Ale wróćmy do linii kolejowej ze Świdnicy do Jedliny-Zdroju. O tej linii dałoby radę powiedzieć dużo, dużo więcej, ale jeszcze lepiej to po prostu zobaczyć, przejechać się najbardziej malowniczą linią kolejową w Polsce. Są tu łącznie trzy tunele i kilka niesamowitych mostów. A w samej Jedlinie Zdroju warto zobaczyć budynki obu zabytkowych stacji, Jedlina-Zdrój (dawniej Jedlina Dolna) z 1880 r. z budynkiem zbudowanym w 1902 r., na której to stacji w 1968 r. kręcono sceny do filmu „Lalka” (Jedlina udawała XIX wieczne Skierniewice) oraz dworzec będący obecnie przystankiem kolejowym „Jedlina Górna”, przy ul. Kłodzkiej 59a, z budynkiem murowano-szachulcowym, z 1878 r. Warto też odwiedzić zespół pałacowy, z drugiej połowy XVIII w. mieszczący się w pobliskiej Jedlińce, a także letni tor saneczkowy w Centrum Sportów Górskich i park linowy „Czarodziejskie Liny”.

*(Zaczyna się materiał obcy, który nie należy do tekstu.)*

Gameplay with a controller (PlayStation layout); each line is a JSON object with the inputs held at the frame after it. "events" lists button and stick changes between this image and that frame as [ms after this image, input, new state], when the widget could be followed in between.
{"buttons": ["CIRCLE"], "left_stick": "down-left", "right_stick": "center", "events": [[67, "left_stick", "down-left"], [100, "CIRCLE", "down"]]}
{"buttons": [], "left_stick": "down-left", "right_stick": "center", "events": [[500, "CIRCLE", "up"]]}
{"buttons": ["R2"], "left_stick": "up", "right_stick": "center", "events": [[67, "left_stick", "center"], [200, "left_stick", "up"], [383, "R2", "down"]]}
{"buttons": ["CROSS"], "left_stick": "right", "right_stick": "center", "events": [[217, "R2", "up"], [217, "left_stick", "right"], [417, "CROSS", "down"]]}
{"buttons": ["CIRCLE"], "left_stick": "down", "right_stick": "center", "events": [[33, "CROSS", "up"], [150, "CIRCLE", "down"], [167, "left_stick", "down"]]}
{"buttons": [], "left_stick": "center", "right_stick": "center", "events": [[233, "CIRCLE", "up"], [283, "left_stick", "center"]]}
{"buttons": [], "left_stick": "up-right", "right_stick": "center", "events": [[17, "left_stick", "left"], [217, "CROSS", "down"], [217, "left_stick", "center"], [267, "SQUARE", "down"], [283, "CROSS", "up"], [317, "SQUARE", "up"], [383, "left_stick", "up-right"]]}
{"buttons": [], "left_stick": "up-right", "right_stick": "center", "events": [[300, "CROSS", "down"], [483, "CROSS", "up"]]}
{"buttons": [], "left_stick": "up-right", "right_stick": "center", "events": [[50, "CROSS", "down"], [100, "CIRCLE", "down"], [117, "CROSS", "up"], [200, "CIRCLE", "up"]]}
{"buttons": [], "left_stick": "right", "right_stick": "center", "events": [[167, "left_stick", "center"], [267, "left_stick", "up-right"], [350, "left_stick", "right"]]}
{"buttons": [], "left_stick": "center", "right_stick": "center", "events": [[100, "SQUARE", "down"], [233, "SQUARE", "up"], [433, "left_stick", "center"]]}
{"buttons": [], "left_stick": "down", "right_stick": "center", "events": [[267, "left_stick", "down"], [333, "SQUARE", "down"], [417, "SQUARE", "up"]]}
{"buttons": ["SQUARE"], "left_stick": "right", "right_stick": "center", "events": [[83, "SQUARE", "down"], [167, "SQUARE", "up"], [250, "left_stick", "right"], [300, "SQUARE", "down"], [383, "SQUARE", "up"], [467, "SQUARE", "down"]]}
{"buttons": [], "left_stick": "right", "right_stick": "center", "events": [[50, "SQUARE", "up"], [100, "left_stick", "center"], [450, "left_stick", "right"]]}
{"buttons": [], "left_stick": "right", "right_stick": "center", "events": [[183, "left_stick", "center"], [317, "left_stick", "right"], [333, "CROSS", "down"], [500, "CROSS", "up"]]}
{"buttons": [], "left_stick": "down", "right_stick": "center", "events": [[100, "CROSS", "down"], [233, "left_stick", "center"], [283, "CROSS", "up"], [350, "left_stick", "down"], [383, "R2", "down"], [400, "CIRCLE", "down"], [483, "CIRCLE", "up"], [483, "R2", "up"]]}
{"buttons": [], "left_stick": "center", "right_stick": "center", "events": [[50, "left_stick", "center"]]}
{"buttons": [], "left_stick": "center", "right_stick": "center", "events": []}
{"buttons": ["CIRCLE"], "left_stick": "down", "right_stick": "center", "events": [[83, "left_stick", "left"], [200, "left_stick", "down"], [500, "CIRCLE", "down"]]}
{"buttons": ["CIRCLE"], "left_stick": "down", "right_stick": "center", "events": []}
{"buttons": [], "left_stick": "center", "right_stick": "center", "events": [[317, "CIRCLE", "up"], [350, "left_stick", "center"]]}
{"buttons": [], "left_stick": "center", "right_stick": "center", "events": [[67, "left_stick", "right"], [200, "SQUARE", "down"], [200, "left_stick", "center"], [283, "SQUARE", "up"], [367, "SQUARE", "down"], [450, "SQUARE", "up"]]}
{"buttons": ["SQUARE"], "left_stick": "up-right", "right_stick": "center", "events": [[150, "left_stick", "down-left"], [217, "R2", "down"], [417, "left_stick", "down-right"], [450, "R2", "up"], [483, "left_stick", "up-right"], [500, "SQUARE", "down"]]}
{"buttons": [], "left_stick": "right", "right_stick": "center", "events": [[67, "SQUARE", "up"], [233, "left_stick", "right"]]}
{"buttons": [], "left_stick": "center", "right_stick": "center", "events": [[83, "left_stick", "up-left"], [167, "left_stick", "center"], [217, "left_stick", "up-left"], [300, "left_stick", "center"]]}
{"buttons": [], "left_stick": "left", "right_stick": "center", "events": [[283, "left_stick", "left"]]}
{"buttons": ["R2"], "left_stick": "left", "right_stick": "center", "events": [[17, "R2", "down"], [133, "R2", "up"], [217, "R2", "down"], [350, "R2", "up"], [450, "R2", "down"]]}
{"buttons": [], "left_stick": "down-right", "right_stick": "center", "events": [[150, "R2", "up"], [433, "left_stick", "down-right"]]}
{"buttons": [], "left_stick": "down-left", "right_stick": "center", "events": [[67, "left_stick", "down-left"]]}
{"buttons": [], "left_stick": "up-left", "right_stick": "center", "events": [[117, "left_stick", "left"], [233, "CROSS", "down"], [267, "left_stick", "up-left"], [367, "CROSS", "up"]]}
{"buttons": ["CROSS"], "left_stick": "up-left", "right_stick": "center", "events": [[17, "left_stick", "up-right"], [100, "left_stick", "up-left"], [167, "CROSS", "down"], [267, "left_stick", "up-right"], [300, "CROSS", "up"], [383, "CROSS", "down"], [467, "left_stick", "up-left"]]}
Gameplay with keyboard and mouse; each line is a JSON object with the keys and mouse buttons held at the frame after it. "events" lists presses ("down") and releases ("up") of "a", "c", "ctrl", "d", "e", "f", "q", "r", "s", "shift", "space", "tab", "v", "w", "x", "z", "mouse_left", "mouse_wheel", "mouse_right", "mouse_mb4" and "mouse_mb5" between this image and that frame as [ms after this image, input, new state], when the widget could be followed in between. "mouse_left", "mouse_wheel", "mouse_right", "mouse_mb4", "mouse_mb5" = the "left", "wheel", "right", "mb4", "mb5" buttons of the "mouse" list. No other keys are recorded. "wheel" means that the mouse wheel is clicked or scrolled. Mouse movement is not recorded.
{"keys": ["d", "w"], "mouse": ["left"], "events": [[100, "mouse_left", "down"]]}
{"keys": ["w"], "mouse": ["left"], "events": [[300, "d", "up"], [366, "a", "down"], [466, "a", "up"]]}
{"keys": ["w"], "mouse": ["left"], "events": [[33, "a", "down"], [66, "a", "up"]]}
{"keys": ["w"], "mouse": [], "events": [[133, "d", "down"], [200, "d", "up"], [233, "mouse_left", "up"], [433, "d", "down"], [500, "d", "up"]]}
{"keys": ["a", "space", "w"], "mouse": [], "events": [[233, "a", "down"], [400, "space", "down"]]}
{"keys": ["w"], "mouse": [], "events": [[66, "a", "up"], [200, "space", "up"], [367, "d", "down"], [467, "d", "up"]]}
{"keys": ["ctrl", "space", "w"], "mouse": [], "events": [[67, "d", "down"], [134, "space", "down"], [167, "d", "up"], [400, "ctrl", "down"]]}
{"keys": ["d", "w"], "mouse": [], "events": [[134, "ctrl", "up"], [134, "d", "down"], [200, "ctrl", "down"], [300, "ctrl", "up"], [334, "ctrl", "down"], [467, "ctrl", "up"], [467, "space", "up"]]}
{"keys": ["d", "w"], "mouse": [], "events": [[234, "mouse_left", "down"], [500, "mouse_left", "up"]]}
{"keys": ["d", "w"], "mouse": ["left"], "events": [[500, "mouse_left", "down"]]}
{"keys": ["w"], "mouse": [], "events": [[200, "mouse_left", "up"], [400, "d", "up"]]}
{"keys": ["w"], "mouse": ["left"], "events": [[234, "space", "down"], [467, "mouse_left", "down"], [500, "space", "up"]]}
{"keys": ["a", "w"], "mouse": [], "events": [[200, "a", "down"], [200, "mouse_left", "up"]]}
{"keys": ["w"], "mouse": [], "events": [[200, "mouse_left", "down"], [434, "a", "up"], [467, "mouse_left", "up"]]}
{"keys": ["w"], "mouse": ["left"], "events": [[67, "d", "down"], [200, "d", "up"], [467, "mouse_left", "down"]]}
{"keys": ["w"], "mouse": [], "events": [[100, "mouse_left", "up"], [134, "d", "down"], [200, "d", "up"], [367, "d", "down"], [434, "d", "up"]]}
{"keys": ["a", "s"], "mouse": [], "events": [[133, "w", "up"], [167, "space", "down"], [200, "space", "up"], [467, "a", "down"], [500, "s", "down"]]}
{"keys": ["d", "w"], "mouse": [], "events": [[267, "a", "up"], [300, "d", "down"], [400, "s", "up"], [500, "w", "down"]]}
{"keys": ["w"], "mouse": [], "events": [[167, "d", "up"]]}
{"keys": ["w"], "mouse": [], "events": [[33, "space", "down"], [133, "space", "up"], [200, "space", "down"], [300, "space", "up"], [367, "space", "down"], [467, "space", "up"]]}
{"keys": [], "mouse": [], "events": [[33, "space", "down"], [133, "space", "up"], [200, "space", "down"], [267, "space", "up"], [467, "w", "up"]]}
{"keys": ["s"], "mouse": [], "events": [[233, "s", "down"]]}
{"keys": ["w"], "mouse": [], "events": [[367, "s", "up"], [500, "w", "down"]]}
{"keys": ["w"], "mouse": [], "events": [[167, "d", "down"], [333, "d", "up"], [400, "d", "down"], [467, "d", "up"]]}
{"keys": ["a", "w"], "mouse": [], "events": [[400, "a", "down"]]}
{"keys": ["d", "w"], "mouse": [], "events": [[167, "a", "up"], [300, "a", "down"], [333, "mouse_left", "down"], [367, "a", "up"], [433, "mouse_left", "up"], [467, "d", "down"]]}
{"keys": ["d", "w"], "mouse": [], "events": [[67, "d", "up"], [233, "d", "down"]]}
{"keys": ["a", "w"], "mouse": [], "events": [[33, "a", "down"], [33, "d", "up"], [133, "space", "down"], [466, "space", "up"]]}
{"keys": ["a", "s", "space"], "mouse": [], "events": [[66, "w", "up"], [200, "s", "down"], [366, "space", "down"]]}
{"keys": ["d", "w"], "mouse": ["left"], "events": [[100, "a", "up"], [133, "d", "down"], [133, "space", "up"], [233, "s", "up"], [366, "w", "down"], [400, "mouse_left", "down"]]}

Jeśli już dojechaliśmy z Wrocławia nowym połączeniem do Jedliny Zdroju, to warto się wybrać do Wałbrzycha albo do Kłodzka. Kolej z Wałbrzycha do Kłodzka jest również niesamowicie fascynująca. Jeśli pojedziemy z Jedliny Zdroju do Wałbrzycha, to tuż za stacją kolejową Jedlina Górna znajdują się wloty dwóch najdłuższych tuneli kolejowych w Polsce (poza miastem), wydrążonych pod górą Mały Wołowiec, pomiędzy Wałbrzychem a Jedliną-Zdrój. Są to dwa równoległe tunele o kształcie eliptycznym i długości 1601 m oraz 1560 m. Dłuższy jest tylko Tunel Średnicowy w Warszawie, od stacji Warszawa Ochota do stacji Warszawa Powiśle ma długość 2310 m.
Polskę warto zwiedzać koleją, zostawiając samochód w domu. Na Dolnym Śląsku znajduje się wiele różnych ciekawych szlaków turystycznych do przejścia pieszo. Jeśli zabierzemy ze sobą samochód, to trzeba do niego później wrócić, a pociągiem można wycieczkę zaplanować tak, by wysiąść na jednej stacji, odbyć ciekawą wycieczkę pieszą lub rowerową, a wsiąść na całkiem innej stacji. Coraz gęstsza sieć kolejowa ułatwia realizację takich pomysłów. A w ten sposób przyczyniamy się do ochrony środowiska. Co prawda na wymienionych szlakach jeżdżą spalinowe autobusy szynowe, ale i tak trzeba dojechać do Wrocławia, a to już podróż pociągiem elektrycznym. W przyszłości zapewne spalinowe autobusy szynowe zastąpią wodorowe albo inne szynowe pojazdy nisko- lub zeroemisyjne.